Photo Carol Rosegg
New Girl in Town
The Irish Repertory Theatre
Composer-lyricist Bob Merrill is best known today for having written the lyrics for Funny Girl, and also for having penned the 50s novelty song “How Much Is That Doggie in the Window?” In 1957, he musicalized Eugene O’Neill’s Anna Christie, a play about a Swedish prostitute trying to find redemption, and called it New Girl in Town, a title that sounds like a put-on. It made me think of the moment in 1950's The Furies when a good-time girl at a bar tells Barbara Stanwyck that she’s new in town and Stanwyck dryly remarks, “Honey, you wouldn’t be new anyplace.” That title, though, isn't meant to be comic; instead, it's an earnest attempt to beam a little 1950s sunshine onto O’Neill’s gloomy play, most of which doesn’t survive the sanitization of George Abbott’s book.

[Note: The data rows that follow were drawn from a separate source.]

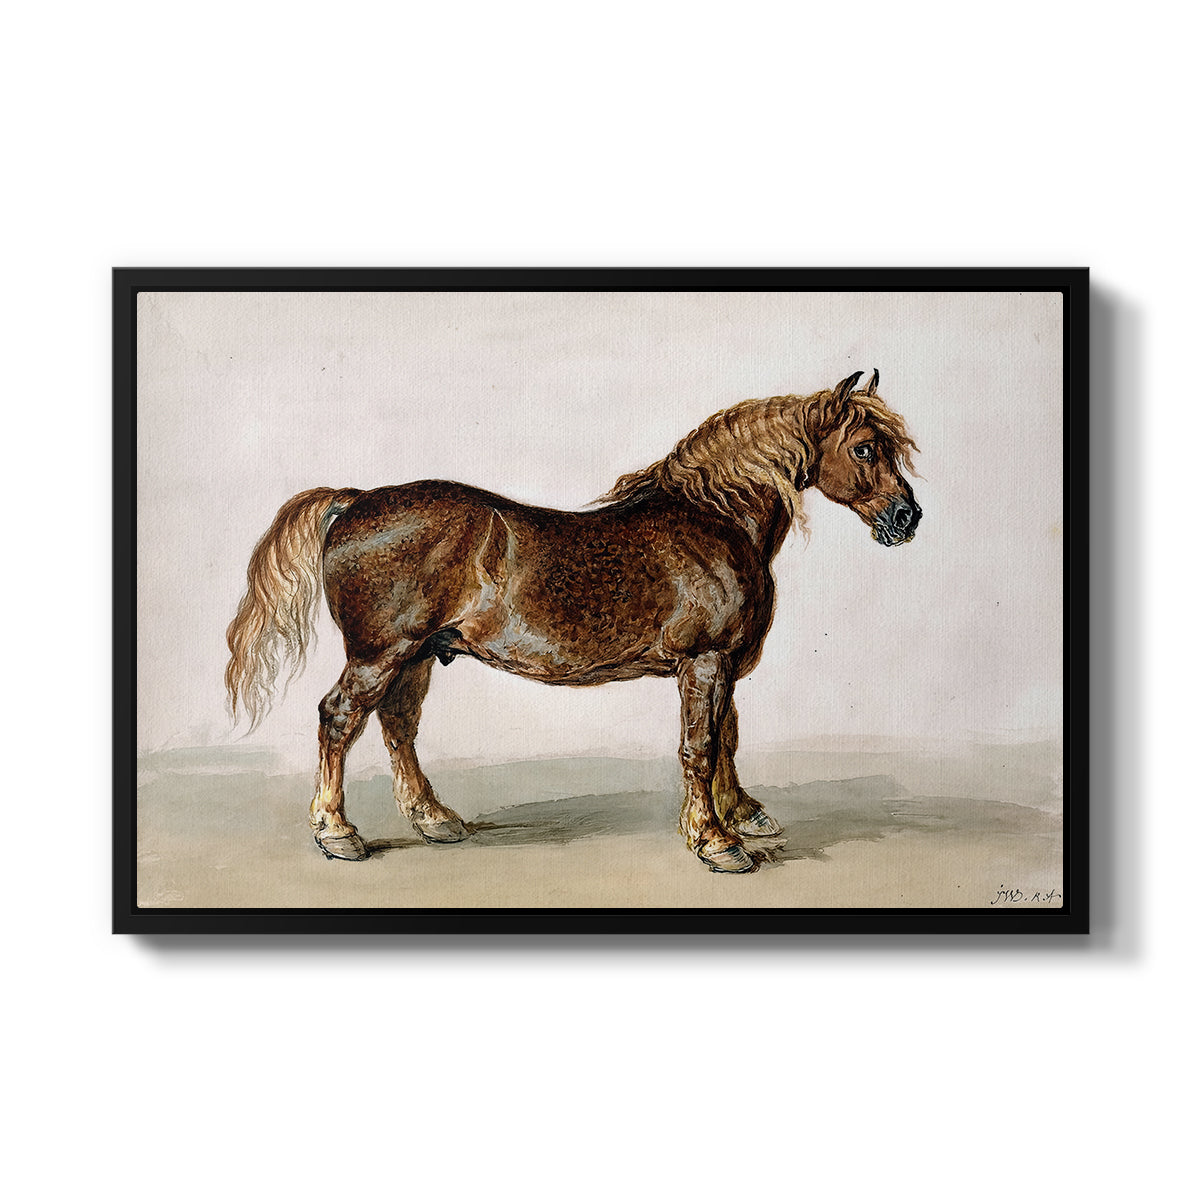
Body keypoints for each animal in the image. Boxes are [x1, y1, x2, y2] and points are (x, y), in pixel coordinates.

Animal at [225, 370, 921, 874]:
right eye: (864, 448)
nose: (906, 518)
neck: (713, 522)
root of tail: (356, 502)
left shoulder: (723, 664)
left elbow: (725, 740)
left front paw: (742, 816)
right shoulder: (704, 660)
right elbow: (700, 747)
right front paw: (716, 843)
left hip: (417, 654)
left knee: (398, 726)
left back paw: (435, 819)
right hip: (380, 653)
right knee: (340, 719)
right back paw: (337, 834)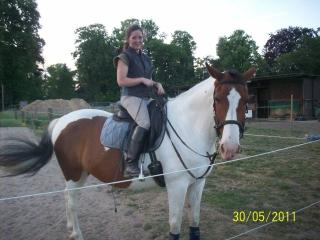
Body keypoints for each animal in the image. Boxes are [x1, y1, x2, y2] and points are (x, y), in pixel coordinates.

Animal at [0, 64, 255, 240]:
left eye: (246, 100)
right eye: (218, 98)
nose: (230, 147)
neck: (187, 125)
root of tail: (61, 120)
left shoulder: (197, 184)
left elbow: (195, 225)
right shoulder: (177, 185)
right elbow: (175, 226)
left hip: (80, 175)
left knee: (67, 198)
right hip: (73, 175)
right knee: (71, 201)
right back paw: (77, 234)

Most people think of Anna Christie as the 1930 movie in which Garbo Talks!, saying, in her lingering contralto, “Gimme a whiskey, ginger ale on the side, and don’t be stingy, baby.” In the German film version of Anna Christie, which was filmed simultaneously with the American, Garbo is at her best: she really does seem like a hardened prostitute when she makes her entrance. By contrast, when Margaret Loesser Robinson enters this revival of New Girl in Town at Irish Rep (through September 9), she seems like a sturdy, good-hearted, intelligent blond who doesn’t let anything bother her. Merrill gives her a song, “On the Farm,” in which Anna recounts the horrors she’s experienced with men. But the lyrics are so discreet and Robinson so basically cheerful that it’s hard to tell if her father, Chris (Cliff Bemis), has understood anything of what she was trying to tell him. Robinson is talented, and as I watched her I kept thinking about the many other parts she should play. Anna Christie isn’t one of them.

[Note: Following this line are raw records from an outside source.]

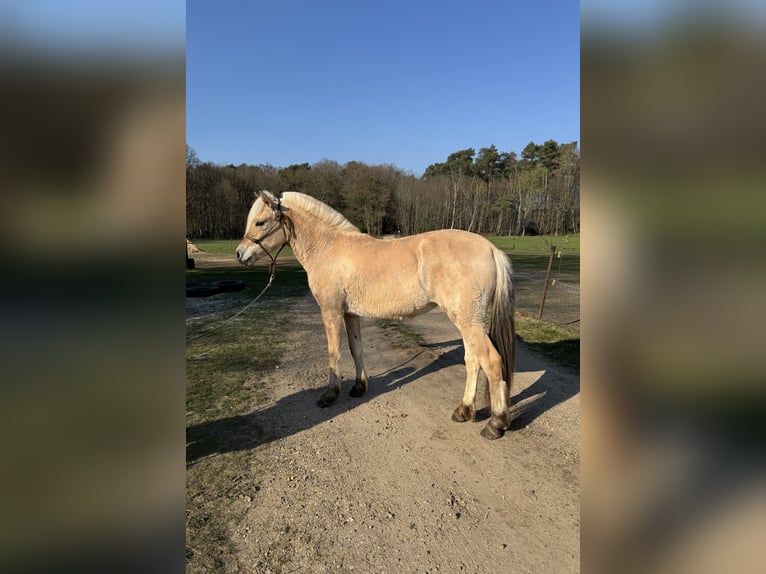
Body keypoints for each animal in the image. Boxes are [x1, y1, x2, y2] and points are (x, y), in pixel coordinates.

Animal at [236, 190, 515, 440]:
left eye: (260, 222)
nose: (240, 254)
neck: (328, 248)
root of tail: (491, 249)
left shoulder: (331, 311)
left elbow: (333, 353)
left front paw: (330, 394)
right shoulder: (350, 314)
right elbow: (355, 349)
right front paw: (359, 387)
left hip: (468, 321)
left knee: (491, 361)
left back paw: (496, 424)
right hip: (467, 321)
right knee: (472, 361)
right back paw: (464, 411)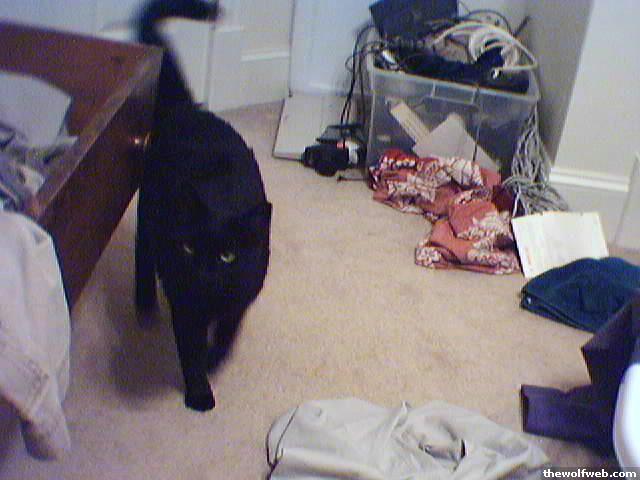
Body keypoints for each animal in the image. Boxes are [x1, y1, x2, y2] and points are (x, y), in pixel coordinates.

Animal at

Meanwhile, Anna’s father is really one of the worst theater roles of all time, and in Merrill’s musical he comes across as dimmer and more absurd than usual, even if Abbott has axed all the mutterings about “dat ole davil sea” that so slow down the O’Neill. As Matt, the man who might rescue Anna from a lifetime of bitterness, Patrick Cummings does that musical-theater thing of staring off into the middle distance as he sings, and Danielle Ferland’s Marthy takes no advantage of that role’s opportunities for enjoyably hamming it up. The Irish Rep has already put on Take Me Along, Merrill’s musical version of O’Neill’s Ah Wilderness!, so now they’re two for two with his dull O’Neill adaptations. This one is just an all-around mistake. Hopefully he didn’t leave lying around an upbeat Long Day’s Journey into Night with a chin-up 11 o’clock number for Mary Tyrone, in which she'd sing, “I Was So Happy For A Time!”